Cambridge Analytica is a data marketing firm that harvests large volumes of user data to create what it calls “microtargeted content”. This content is specifically tailored to reach certain individuals and play on their beliefs, hopes or fears. The problem lies in how much information the company was able to harvest, and for what it was being used.

The company’s practices came to light when whistleblower Christopher Wylie came forward to reveal its inner workings. He shed light on the shadowy actions undertaken by Cambridge Analytica under the direction of its CEO, Alexander Nix.

The harvested data in question came from Facebook, after Cambridge data professor Aleksandr Kogan went to the company with a brand-new app of his own creation. This app could not only collect data from anyone who downloaded it, but also reach through their network of friends and contacts, to harvest their data too. Collectively, this amounted to more than 50 million Facebook accounts, for which Cambridge Analytica is said to have been able to ascertain everything from status updates to page likes, and in some cases even private messages.

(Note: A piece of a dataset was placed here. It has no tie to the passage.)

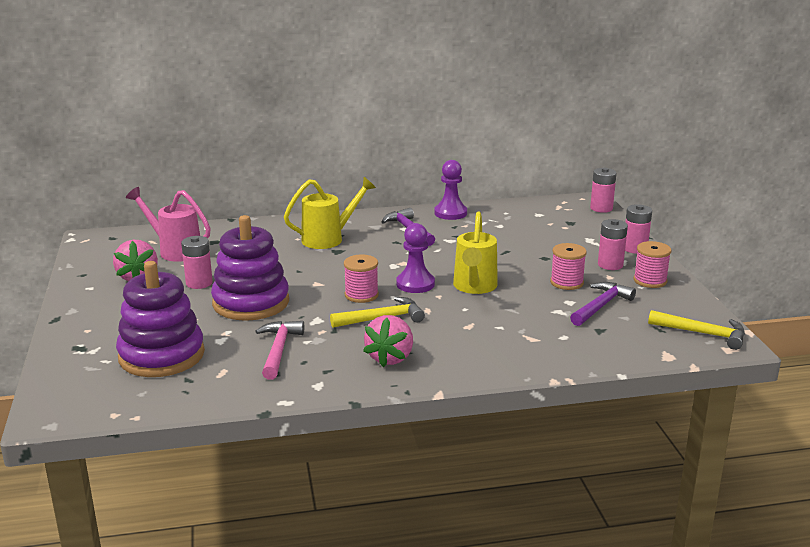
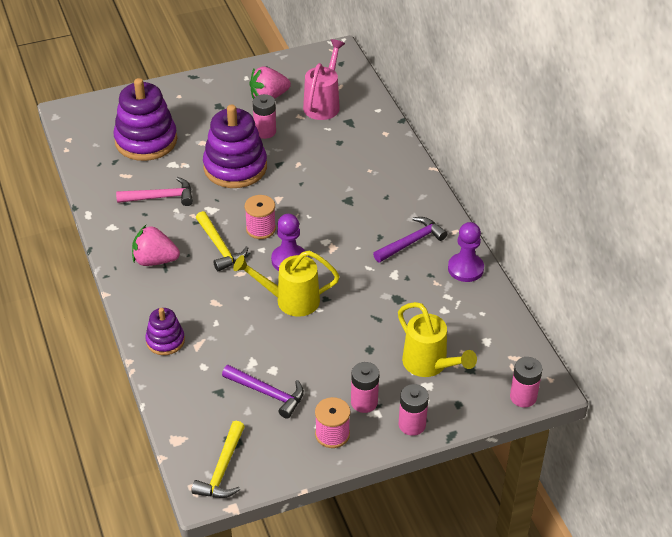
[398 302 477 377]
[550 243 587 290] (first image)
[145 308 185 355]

Most worrying for Facebook is that Wylie claims these apps were given “special permission”, which suggests that even though it wasn’t directly involved in the data harvesting, Facebook was complicit.

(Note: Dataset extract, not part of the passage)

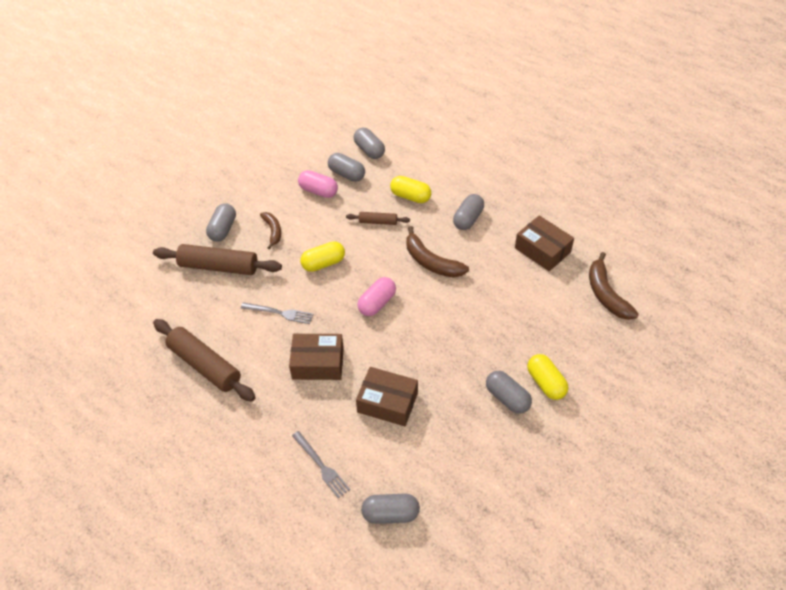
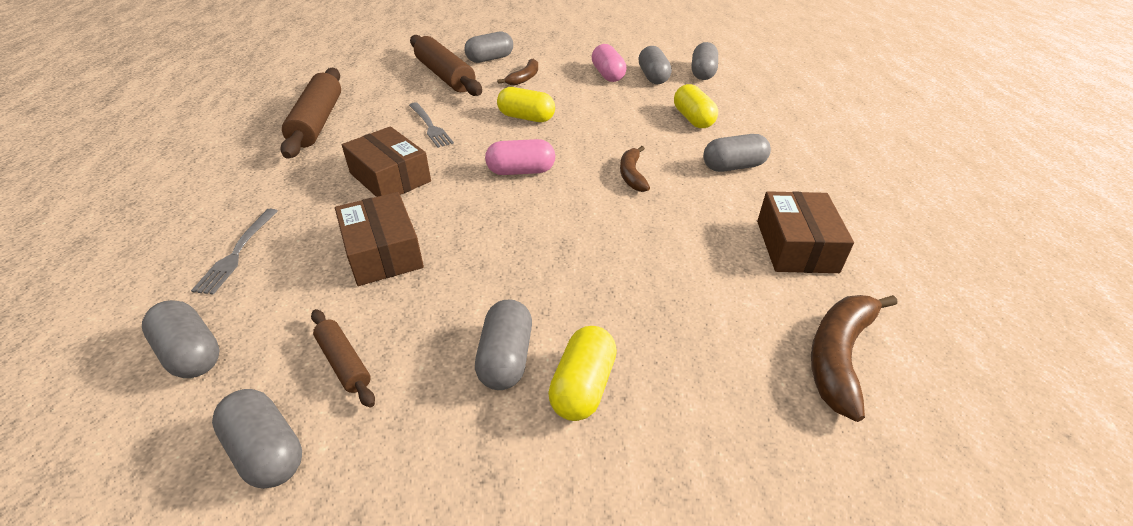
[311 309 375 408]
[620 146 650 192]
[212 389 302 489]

This data, the whistleblower claimed, could be used to change beliefs and behaviours, by targeting people with content that would resonate them, in a place they’d be most susceptible to it, and to do so the number of times that would provoke a real change. “It’s a full-service propaganda machine,” he said.

Following a period of silence, Facebook founder and CEO has now gone on record to admit company failings in its security procedures and pledge greater restrictions for third party developers.

Cambridge Analytica denied all allegations when put to it by The Guardian. Facebook, meanwhile, asserted that it was told all data had been destroyed.

However, with calls for both Nix and Zuckerberg to face UK lawmakers and parliamentarians over the breach, there’s certainly more on this story still to emerge.